Konseling Traumatik dan konseling biasa memiliki perbedaan yang mendasar yaitu dari segi, waktu, fokus, aktiftas, dan tujuannya.
- Segi waktu, dari segi waktu konseling traumatik membutuhan waktu yang relatif lebih sedikit dibanding dengan konseling biasa untuk melakukan konseling
- Segi fokus, dalam konseling traumatik lebih memerhatikan pada satu masalah, yaitu trauma yang sedang dirasakan sekarang sedangkan dalam konseling biasa pada umumnya satu masalah klien akan dihubungkan dengan masalah lainnya.
- Segi aktifitas, dalam konseling traumatik akan lebih banyak melibatkan orang dalam membantu klien menyelesaikan masalahnya, serta konselor akan lebih aktif untuk membantu klien.
- Segi Tujuan,Konseling traumatik memiliki tujuan untuk membantu para korban untuk mengelola emosinya secara benar dan dapat berpikir realistik,
Lalu dalam melakukan sebuah konseling tarumatik, ketrampilan apa saja yang diperlukan konselor untuk membantu korban? Berikut ketrampilan yang harus dimiliki konselor dalam melakukan konseling traumatic.
- Pandangan yang Realistik, Pandangan yang realistik yang dimiliki konselor berguna untuk memahami kelemahan dan kelebihannya dalam membantu orang yang mengalami trauma, dan hendaknya konselor memiliki pandangan yang realistik terhadap peran mereka membantu orang yang mengalami trauma.
- Orientasi yang Holistik, bekerja konselor konseling traumatik harus bekerja holistik. Karena dalam menghadapi trauma pada diri klien tidak seharusnya dihadapi dengan berlebihan atau sebaliknya.
- Fleksibilitas, karena keterbatasan-keterbatasan tertentu, seperti keterbatasan tempat, maka konseling bisa dilakukan melalui telepon. Karena keterbatasan waktu, maka ada kemungkinan akan terjadi perubahan waktu konseling.
- Keseimbangan antara Empati dan Ketegasan, Empati dan ketegasan dibutuhkan dalam konseling traumatik dirasakan oleh klien, ketegasan memiliki fungsi untuk mengarahkan klien, Konselor juga harus mampu melihat kapan dia harus bersikap empati dan kapan harus bersikap tegas untu mengarahkan klien utuk kesembuhan. Lalu, bagaimana tahapan dalam melakukan konseling tarumatik? Apakah sama dengan konseling biasa? Berikut tahapannya:
- Tahap awal konseling, tahap awal ini terjadi sejak klien bertemu dengan konselor hingga berjalan proses konseling dan menemukan definisi masalah trauma klien.

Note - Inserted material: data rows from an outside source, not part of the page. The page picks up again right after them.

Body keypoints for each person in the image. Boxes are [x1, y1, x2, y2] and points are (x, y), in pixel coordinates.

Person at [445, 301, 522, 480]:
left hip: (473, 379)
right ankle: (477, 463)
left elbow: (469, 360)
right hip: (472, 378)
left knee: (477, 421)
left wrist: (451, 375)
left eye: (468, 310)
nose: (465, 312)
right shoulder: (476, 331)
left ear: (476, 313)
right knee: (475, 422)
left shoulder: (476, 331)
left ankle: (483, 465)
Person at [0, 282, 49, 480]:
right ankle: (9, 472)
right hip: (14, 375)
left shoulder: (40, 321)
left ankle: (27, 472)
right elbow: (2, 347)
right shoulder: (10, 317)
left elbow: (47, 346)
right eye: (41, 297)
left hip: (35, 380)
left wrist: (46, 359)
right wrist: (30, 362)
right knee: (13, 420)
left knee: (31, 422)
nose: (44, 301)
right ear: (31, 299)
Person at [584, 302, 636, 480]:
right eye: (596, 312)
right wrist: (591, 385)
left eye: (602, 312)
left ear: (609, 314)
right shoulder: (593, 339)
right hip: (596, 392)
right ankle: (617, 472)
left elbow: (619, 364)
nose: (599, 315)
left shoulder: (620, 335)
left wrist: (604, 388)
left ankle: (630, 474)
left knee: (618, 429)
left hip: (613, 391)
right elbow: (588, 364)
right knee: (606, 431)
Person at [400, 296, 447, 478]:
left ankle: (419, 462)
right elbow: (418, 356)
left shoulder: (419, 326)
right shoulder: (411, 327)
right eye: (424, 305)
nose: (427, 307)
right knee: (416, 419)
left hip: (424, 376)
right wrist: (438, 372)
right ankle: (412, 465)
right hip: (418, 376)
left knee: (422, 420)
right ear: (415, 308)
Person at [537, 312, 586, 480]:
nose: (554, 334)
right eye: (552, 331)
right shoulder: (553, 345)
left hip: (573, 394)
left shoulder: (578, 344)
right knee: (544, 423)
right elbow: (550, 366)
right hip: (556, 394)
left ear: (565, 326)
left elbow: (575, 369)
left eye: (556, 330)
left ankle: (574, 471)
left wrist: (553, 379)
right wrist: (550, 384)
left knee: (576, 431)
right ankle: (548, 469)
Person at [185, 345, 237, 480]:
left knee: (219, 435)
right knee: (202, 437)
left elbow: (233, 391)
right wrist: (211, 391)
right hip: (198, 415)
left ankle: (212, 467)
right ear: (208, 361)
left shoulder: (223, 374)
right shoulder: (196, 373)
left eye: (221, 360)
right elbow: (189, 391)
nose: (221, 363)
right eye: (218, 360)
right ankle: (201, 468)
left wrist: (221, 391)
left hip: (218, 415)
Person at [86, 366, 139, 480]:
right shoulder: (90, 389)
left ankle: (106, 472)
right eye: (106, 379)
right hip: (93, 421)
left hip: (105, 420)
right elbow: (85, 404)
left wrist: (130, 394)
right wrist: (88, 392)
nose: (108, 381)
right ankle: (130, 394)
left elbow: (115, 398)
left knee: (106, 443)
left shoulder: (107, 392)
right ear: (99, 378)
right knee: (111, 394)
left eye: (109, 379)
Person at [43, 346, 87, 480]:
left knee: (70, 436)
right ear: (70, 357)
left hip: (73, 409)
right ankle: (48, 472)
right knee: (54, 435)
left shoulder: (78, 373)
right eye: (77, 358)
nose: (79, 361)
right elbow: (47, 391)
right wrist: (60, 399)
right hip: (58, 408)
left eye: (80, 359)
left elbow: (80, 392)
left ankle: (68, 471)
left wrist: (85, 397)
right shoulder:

- Tahap pertengahan konseling. Pada tahap pertengahan ini yang dilaukan adalah:Penjelajahan trauma yang dialami klien, bantuan apa yang akan diberikan berdasarkan penilaian kembali apa-apa yang telah dijelajahi tentang trauma klien.
- Tahap Akhir Konseling, tahap ini dengan istilah termination. Konseling traumatic akan dikatakan berhasil jika terjadi perubahan sikap yang positif pada diri klien, menurunnya kecemasan klien terhadap suatu peristiwa atau kejadian, adanya tujuan hidup yang jelas.
Lalu untuk yang terakhir, dalam melaksanakan konseling traumatik ini terdapat dua pendekatan, yaitu pendekatan individu dan pendekatan kelompok.
- Pendekatan individu, Pendekatan individual dilakukan khususnya untuk korban yang mengalami tingkat stres dan depresi berat, pendekatan secara individual ini dilakukan dengan cara face to face antara konselor dan korban trauma.
- Pendekatan kelompok, pendekatan kelompok ini dilaukan untuk orang yang tidak mengalami trauma berat, jadi bisa dilakukan secara kelompok.
Nurihsan, Ahmad Juntika. 2007.Bimbingan dan Konseling Dalam Berbagai Latar Kehidupan. Bandung:PT. Refika Aditama.